What needs to be done: Can you return, word for word, the part of the Fresno-area shish kebab excerpt below that runs between "Twenty miles south" and "on Bourbon Street.", inclusive?

Excerpt:

Twenty miles south of Fresno, Reedley is a quaint town of 18,000, with a main street that looks Midwestern. Uncle Harry’s is set in a 103-year-old building and the business is owned by Harry Horasanian, who grew up just a few miles away. A carpenter by trade, Horasanian became involved with catering and was eventually coaxed by friends to open Uncle Harry’s in 1990. Shish kebab is indeed the way to go here, and like Harry at Hye Quality Bakery said, it may be the best in the Fresno area. The high-quality meat is briefly marinated in white wine, garlic powder and chopped olives then grilled to juicy tenderness. No, it doesn’t compare to my grandparents’, but I wasn’t expecting a miracle. Inside is a picture of the old building during its glory days. It’s a three-story brick and wrought-iron beauty that would not have been out of place on Bourbon Street.

When we got back to our hotel, my cousin Dave, who is a musician, had left me an urgent message: “For a musician that really cooks, stop in Visalia, 40 miles south of Fresno, and try the shish kebab.” So the next day, after checking out, we took his advice and had a shish kebab lunch at Hagopian’s International Delicatessen, a small Armenian food store that also serves lunch Monday through Saturday until 2 p.m. We dined on tender leg of lamb chunks that we rated second only to Uncle Harry’s.

Given entries:
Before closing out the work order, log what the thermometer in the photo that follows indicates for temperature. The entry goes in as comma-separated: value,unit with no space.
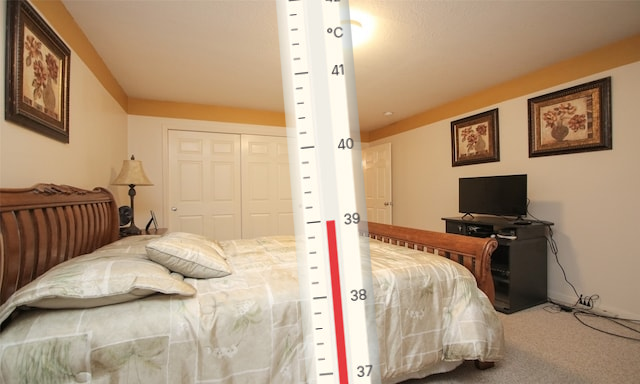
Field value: 39,°C
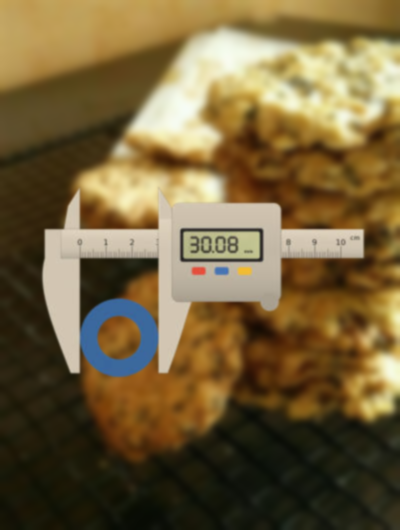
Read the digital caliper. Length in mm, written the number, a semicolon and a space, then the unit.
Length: 30.08; mm
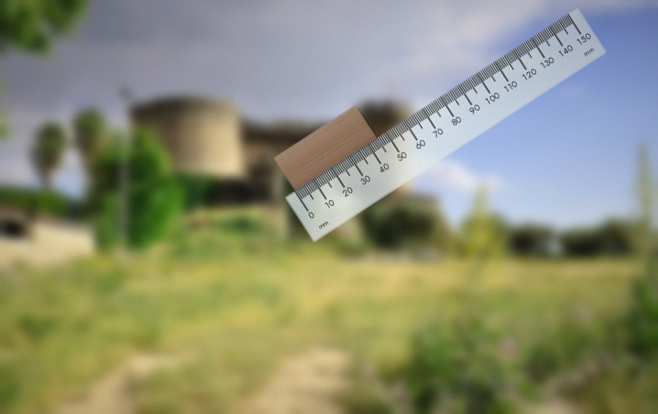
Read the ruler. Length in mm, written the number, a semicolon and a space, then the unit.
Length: 45; mm
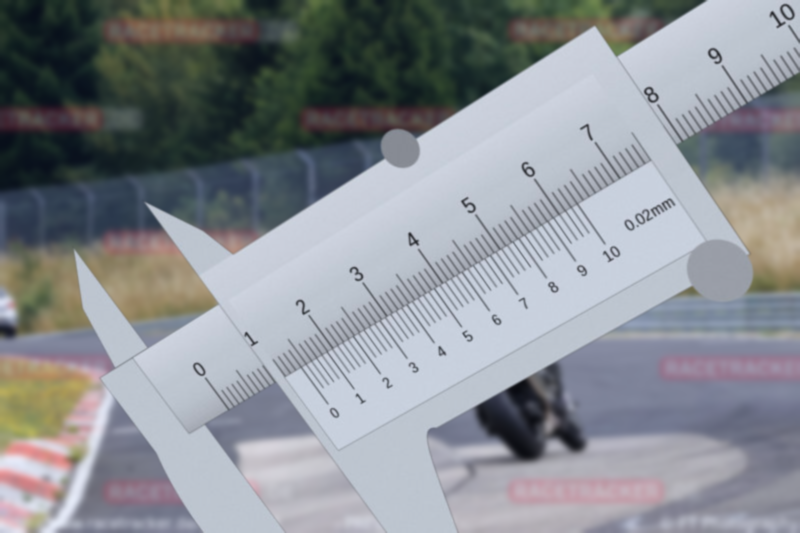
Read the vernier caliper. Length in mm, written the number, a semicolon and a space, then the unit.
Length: 14.0; mm
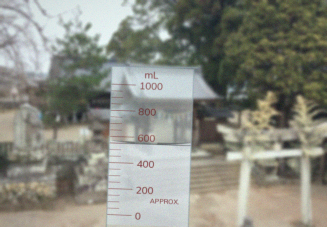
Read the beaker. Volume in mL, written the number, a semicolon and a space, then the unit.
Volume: 550; mL
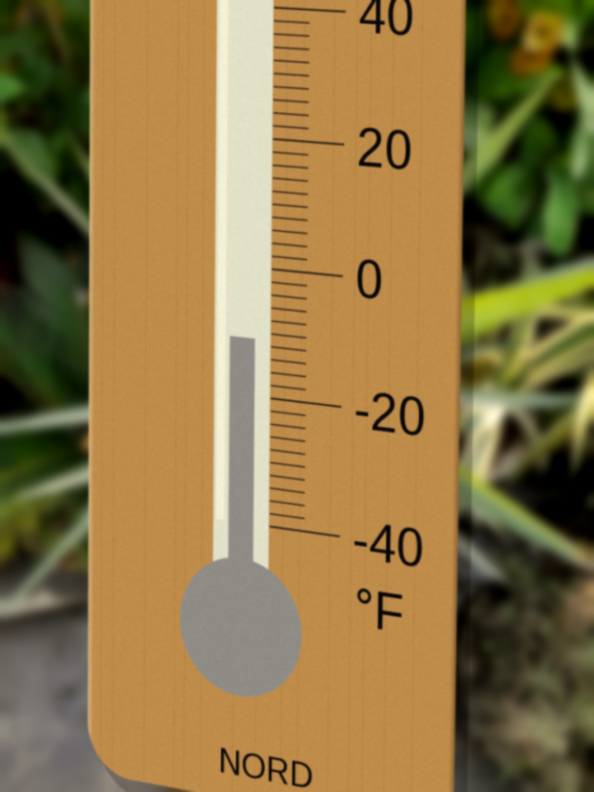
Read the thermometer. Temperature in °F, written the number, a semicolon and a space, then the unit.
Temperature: -11; °F
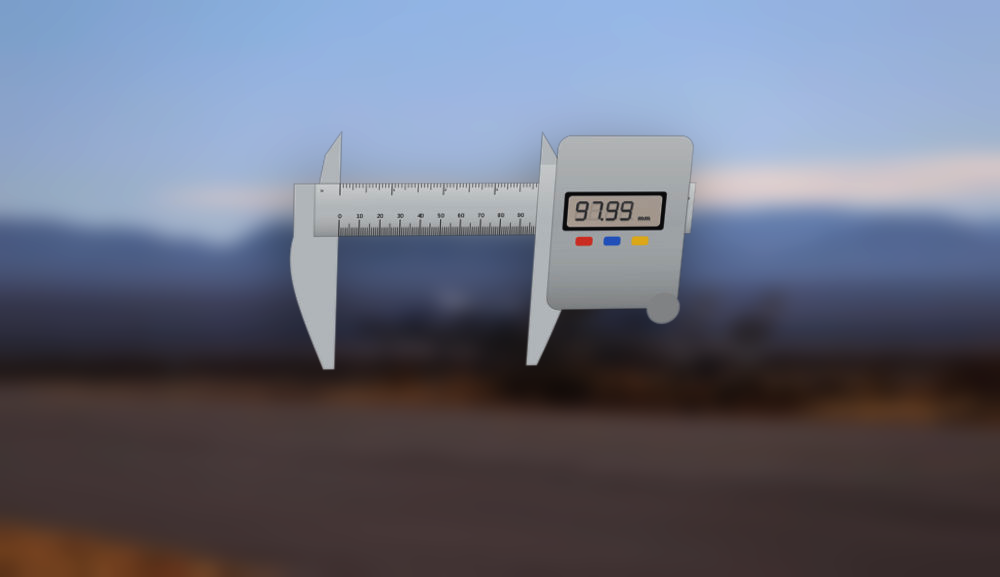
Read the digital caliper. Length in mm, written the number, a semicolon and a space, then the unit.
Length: 97.99; mm
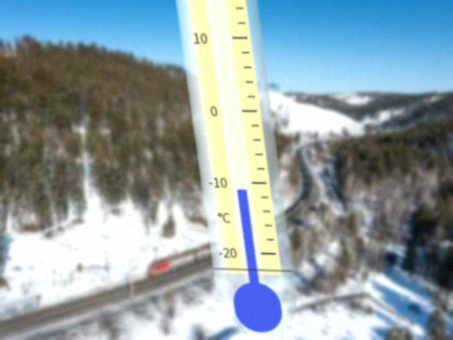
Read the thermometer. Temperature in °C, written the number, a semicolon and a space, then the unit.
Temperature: -11; °C
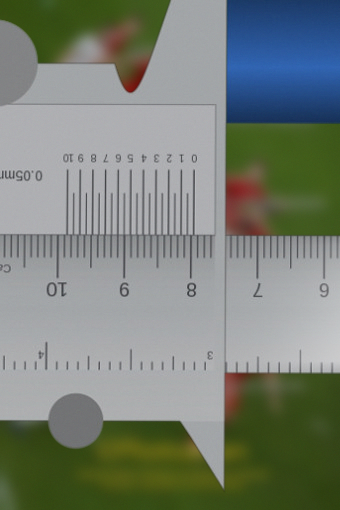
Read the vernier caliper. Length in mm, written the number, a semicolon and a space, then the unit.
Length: 79.6; mm
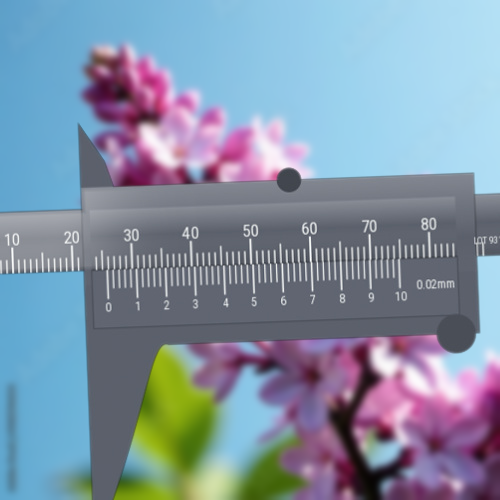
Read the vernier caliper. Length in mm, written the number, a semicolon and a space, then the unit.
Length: 25.8; mm
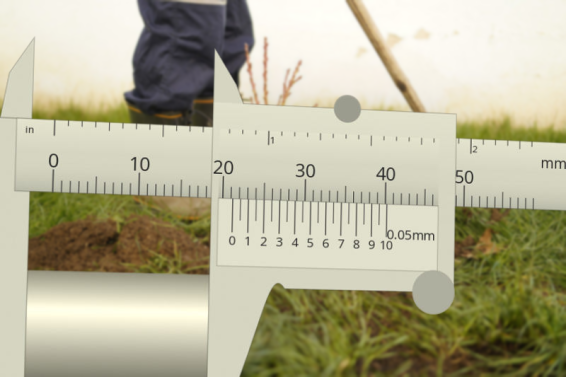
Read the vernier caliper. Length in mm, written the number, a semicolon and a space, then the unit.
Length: 21.2; mm
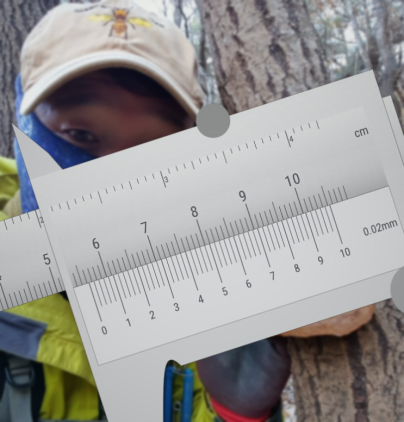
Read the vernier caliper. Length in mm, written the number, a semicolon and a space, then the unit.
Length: 56.4; mm
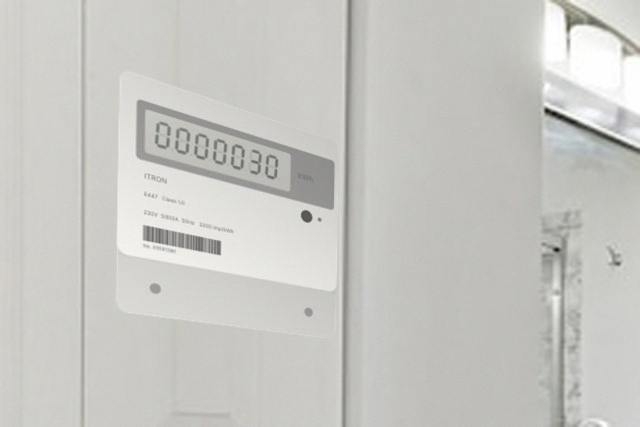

Answer area:
Twenty miles south of Fresno, Reedley is a quaint town of 18,000, with a main street that looks Midwestern. Uncle Harry’s is set in a 103-year-old building and the business is owned by Harry Horasanian, who grew up just a few miles away. A carpenter by trade, Horasanian became involved with catering and was eventually coaxed by friends to open Uncle Harry’s in 1990. Shish kebab is indeed the way to go here, and like Harry at Hye Quality Bakery said, it may be the best in the Fresno area. The high-quality meat is briefly marinated in white wine, garlic powder and chopped olives then grilled to juicy tenderness. No, it doesn’t compare to my grandparents’, but I wasn’t expecting a miracle. Inside is a picture of the old building during its glory days. It’s a three-story brick and wrought-iron beauty that would not have been out of place on Bourbon Street.